You need to keep the address the IRS has on file for you current. This means if you move, you should let the IRS know as soon as possible. If you filed taxes and then moved, you need to file a change of address with the IRS in case there is anything wrong with your return and they need to contact you. Go to the IRS website and download IRS Form 8822, Change of Address, to update your address. Even if you're filing for a previous year, you must use your current address — where you live and receive mail — on your return. In the event the IRS cannot get in contact with you, you're still responsible for any penalties or fees you owe.

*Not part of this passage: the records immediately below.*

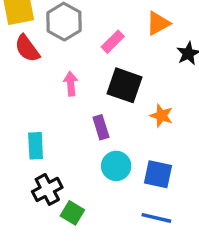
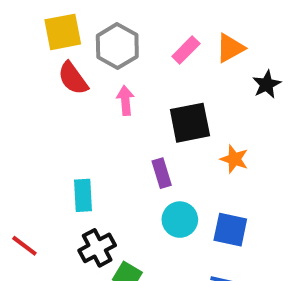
pink rectangle: (113, 42) -> (186, 50), moved
pink arrow: (71, 84) -> (125, 101), moved
black square: (124, 85) -> (190, 123), turned -30

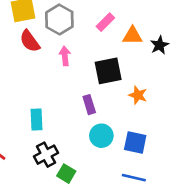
orange triangle: (230, 48) -> (132, 36), moved, turned 30

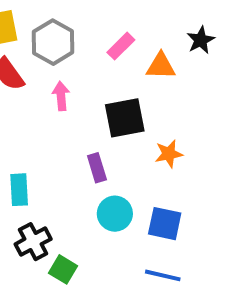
black star: (159, 45) -> (201, 40), moved
orange star: (138, 95) -> (169, 154), turned -30

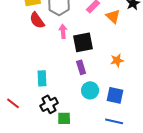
orange triangle: (161, 66) -> (113, 16), turned 42
black square: (125, 118) -> (83, 42), moved
green square: (63, 269) -> (64, 118), turned -32

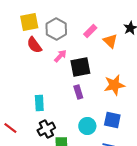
pink arrow: (63, 31) -> (60, 56), turned 48
orange star: (117, 60) -> (114, 85), size x1.5
cyan circle: (90, 90) -> (87, 126), moved

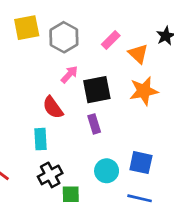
red semicircle: (34, 45) -> (53, 107), moved
orange star: (114, 85) -> (144, 91), moved

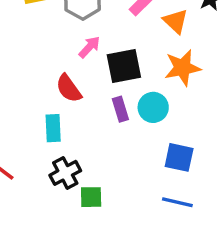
cyan circle: (107, 171) -> (153, 107), moved

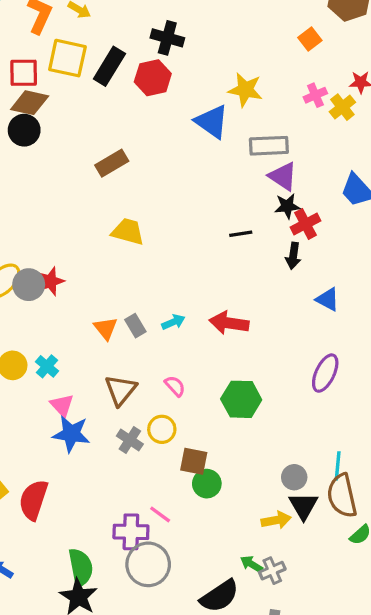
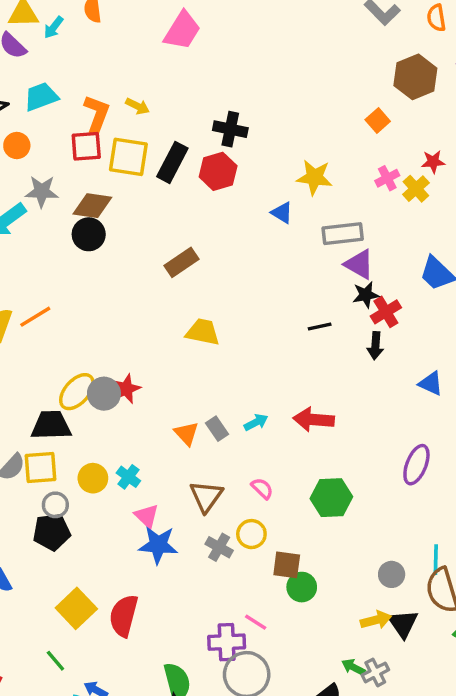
red square: (24, 73) -> (86, 146), moved
blue triangle: (212, 122) -> (282, 213), size x0.6
blue triangle: (328, 299) -> (431, 384), moved
black triangle: (303, 506) -> (403, 624), moved

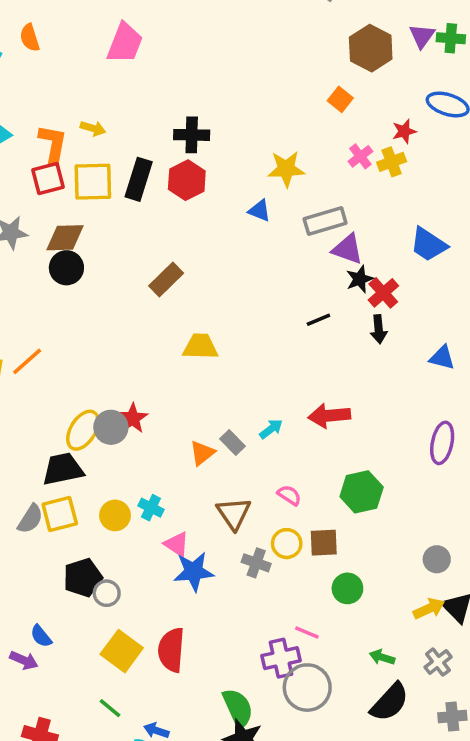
yellow cross: (416, 189) -> (392, 162), turned 32
orange triangle: (186, 433) -> (202, 453), turned 44
gray circle: (55, 505) -> (107, 593), moved
brown square: (287, 565) -> (324, 543), moved
green arrow: (353, 667) -> (382, 657), moved

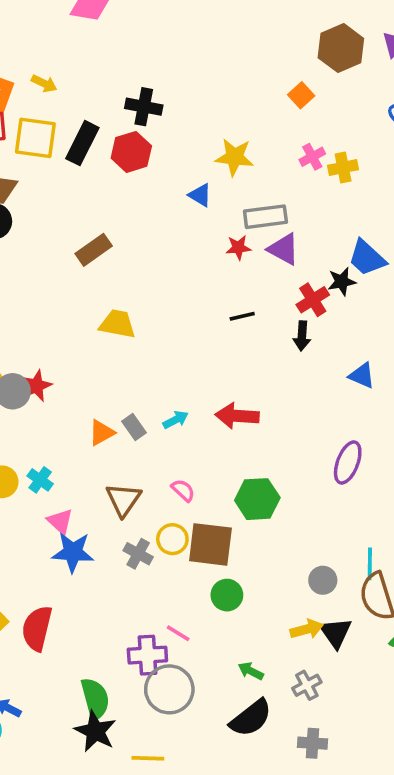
red star: (404, 131) -> (238, 248), moved
black star: (360, 279) -> (342, 282), moved
brown square: (324, 543) -> (210, 544), size x1.5

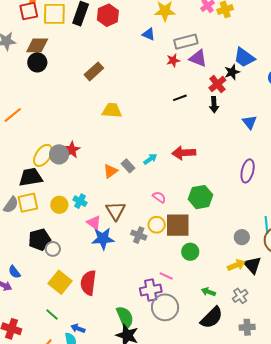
blue triangle: (362, 376) -> (249, 122), turned 35
brown triangle: (123, 499) -> (116, 211), moved

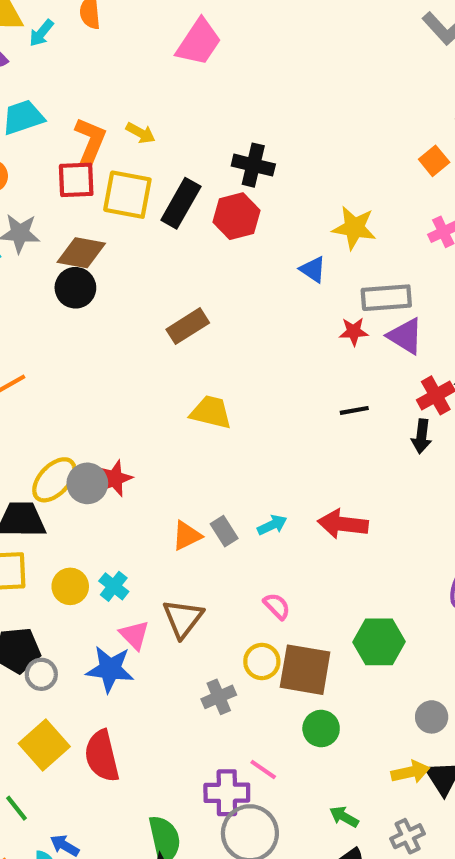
green hexagon: (200, 197) -> (379, 642), moved
gray cross: (139, 235) -> (219, 697), moved, turned 35
blue star: (103, 239) -> (110, 669), moved
red semicircle: (88, 283) -> (102, 756), turned -30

How to Change Your Address

In addition to using IRS form 8822, you can update your information by using your new address when you file taxes for the current year; by sending the IRS a written statement that contains your full name, old address, new address and Social Security number, ITIN or EIN; or by calling the IRS directly. Filing a change of address with the U.S. Postal Service may also alert the IRS of your new address. However, not all post offices forward address changes to the IRS, so you should not rely on this. Even if you file a change with the USPS, you need to make sure the IRS has the most current address and information for you.

If you filed jointly and reside at the same address as your spouse, you both need to update your address information with the IRS. But if you filed a joint return and do not live at the same address as your spouse anymore, you and your spouse must contact the IRS to notify them of the separate new addresses.

Regardless of the manner in which you change your address with the IRS, the process can take four to six weeks to fully complete.